Today is Ignatius' birthday. He invites a lot of friends. Now it's dinner time. Ignatius wants to know how many tables he needs at least. You have to notice that not all the friends know each other, and all the friends do not want to stay with strangers. 

One important rule for this problem is that if I tell you A knows B, and B knows C, that means A, B, C know each other, so they can stay in one table. 

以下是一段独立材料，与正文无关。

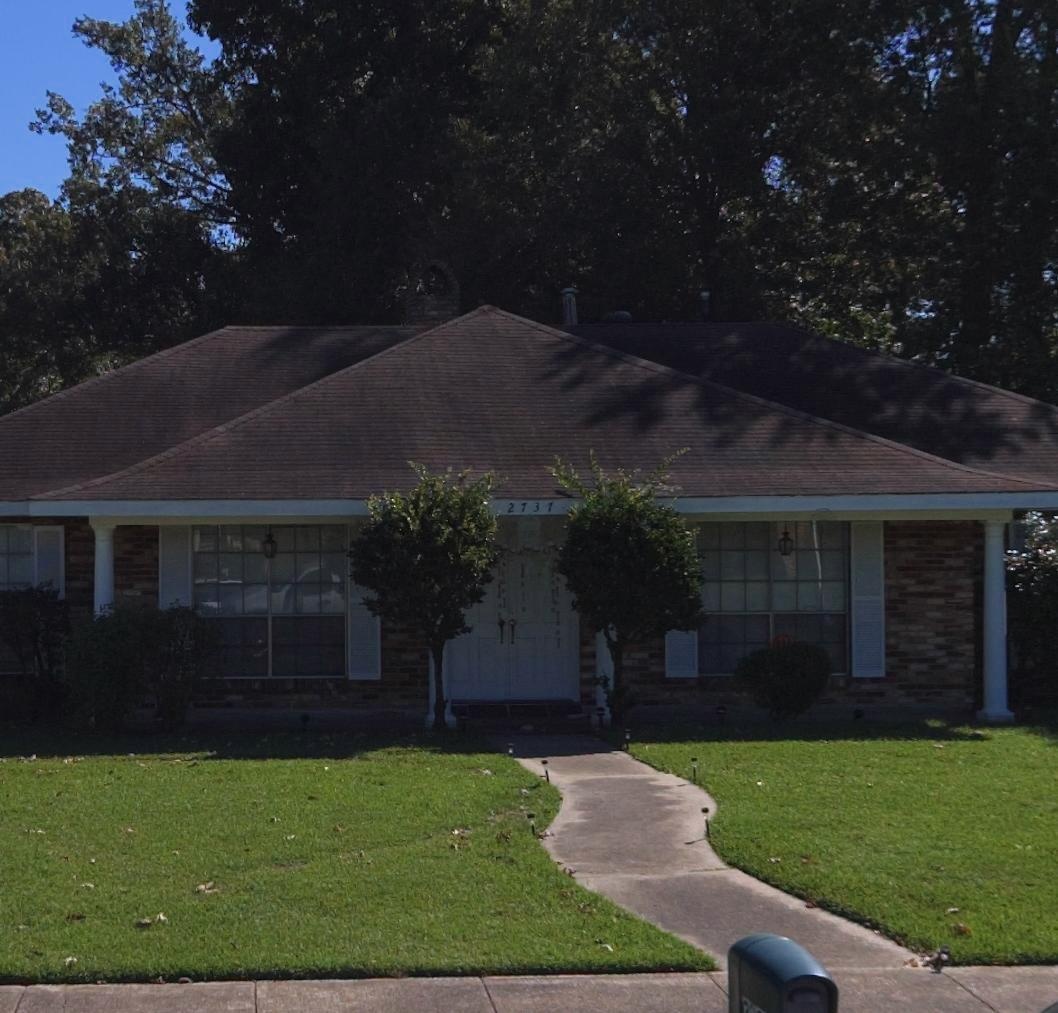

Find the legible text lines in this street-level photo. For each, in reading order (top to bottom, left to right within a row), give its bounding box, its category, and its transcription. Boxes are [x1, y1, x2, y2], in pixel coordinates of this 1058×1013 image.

[505, 501, 556, 514] StreetNumber: 2737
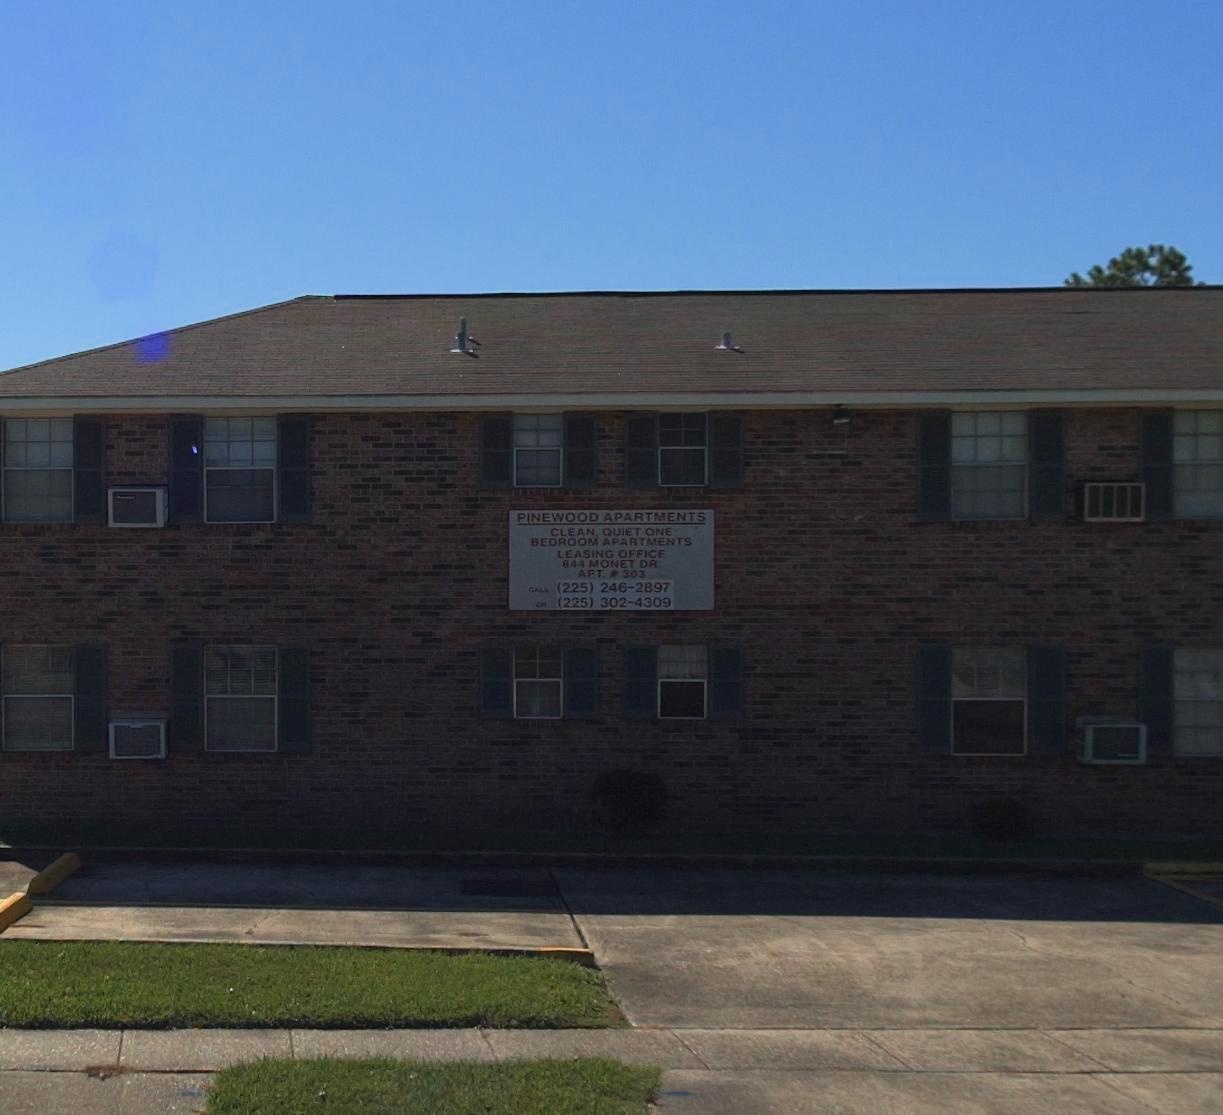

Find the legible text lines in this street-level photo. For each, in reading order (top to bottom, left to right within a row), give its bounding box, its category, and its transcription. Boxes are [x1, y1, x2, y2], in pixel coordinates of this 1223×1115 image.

[515, 510, 707, 525] BusinessName: PINEWOOD APARTMENTS
[548, 525, 675, 539] None: CLEAN, QUIET ONE
[529, 534, 694, 548] None: BEDROOM APARTMENTS
[555, 547, 669, 560] None: LEASING OFFICE
[560, 557, 586, 570] StreetNumber: 844
[588, 556, 664, 570] StreetName: MONET DR.
[574, 567, 648, 580] SecondaryUnitDesignator: APT.# 303
[524, 583, 553, 596] None: CALL
[554, 578, 674, 596] None: (225) 246-2897
[534, 600, 549, 609] None: O*
[555, 594, 673, 611] None: (225) 302-4309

For example: If I tell you A knows B, B knows C, and D knows E, so A, B, C can stay in one table, and D, E have to stay in the other one. So Ignatius needs 2 tables at least. 

Input

The input starts with an integer T(1<=T<=25) which indicate the number of test cases. Then T test cases follow. Each test case starts with two integers N and M(1<=N,M<=1000). N indicates the number of friends, the friends are marked from 1 to N. Then M lines follow. Each line consists of two integers A and B(A!=B), that means friend A and friend B know each other. There will be a blank line between two cases.

Output

For each test case, just output how many tables Ignatius needs at least. Do NOT print any blanks. 

Sample Input

2
5 3
1 2
2 3
4 5

5 1
2 5

Sample Output

2
4

算是一道入门级别的并查集吧。T组数据，每组数据第一行n,m。 n代表n个人聚餐   m代表接下来有m行输入， 每行两个数字A,B，表示A和B两个人认识。直接或者间接认识的人坐一桌，问一共需要多少桌。

把认识的合并一下，然后再计算一下集合就行了。

#include <stdio.h>
int f[1005];
void init(int n) {
	for(int i = 1; i <= n; i++) {
		f[i] = i;
	}
}


int getf(int v) {
	if(f[v] != v) {
		f[v] = getf(f[v]);
	}
	return f[v];
}


void merge(int u, int v) {
	int t1 = getf(u);
	int t2 = getf(v);
	if(t1 != t2) {
		f[t1] = t2;
	}
}
int main() {
	int T;
	int n, m;
	int A, B;
	scanf("%d", &T);
	while(T--) {
		scanf("%d %d", &n, &m);
		init(n);
		for(int i = 1; i <= m; i++) {
			scanf("%d %d", &A, &B);
			merge(A, B);
		}
		int sum = 0;
		for(int i = 1; i <= n; i++) {
			if(f[i] == i) { //计算有几个集合 
				sum ++;
			}
		}
		printf("%d\n", sum);
	}
	return 0;
}